Seriously, change is difficult, and especially when it comes to things like diet or exercise, it can be hard to find the time and extra energy to change your habits when you’re in the middle of working on several big projects or visiting your family whose favorite food is carbs. People tend to try to change habits around the new year because they’ve gotten a small breather from the everyday structure of their lives, so when it’s time to jump back in, it’s a lot easier to start new healthier habits.
Everyone has different priorities, so for some, this might look like starting the gym every other day once they fly back home, and for others, it could be getting into the habit of sketching and painting every day after a certain class or after work. Either way, there’s a difference between starting up something new while your life will go through routine changes regardless — like during the new year — and starting up something new on a random Tuesday in the middle of a difficult semester. If you’re a person that can start something on a Tuesday, great. Not everyone is.
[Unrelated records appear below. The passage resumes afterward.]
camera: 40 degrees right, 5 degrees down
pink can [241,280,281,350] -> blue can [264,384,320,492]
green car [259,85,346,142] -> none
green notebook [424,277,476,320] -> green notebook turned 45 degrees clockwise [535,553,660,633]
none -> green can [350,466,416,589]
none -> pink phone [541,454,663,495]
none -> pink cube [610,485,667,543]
Some people have less time and resources than others and you shouldn’t give those people any flak for waiting a month or two when they can put effort into their goals alongside someone else for support.
Of course, it’s rational to say self-improvement should be an on-going process. It’s also completely logical to say someone shouldn’t wait until the new year to be a better person if they are currently indulging in actions that hurt themselves or others directly. But New Year’s resolutions are usually less focused on being a bare minimum decent human being and more focused on taking steps to becoming your ideal version of yourself. So next time you see a new person at your gym, yoga studio, library, volunteer organization or anywhere else people might end up when 2020 starts, try encouraging them to hang in there instead of criticizing them as if they are an imposter in public space.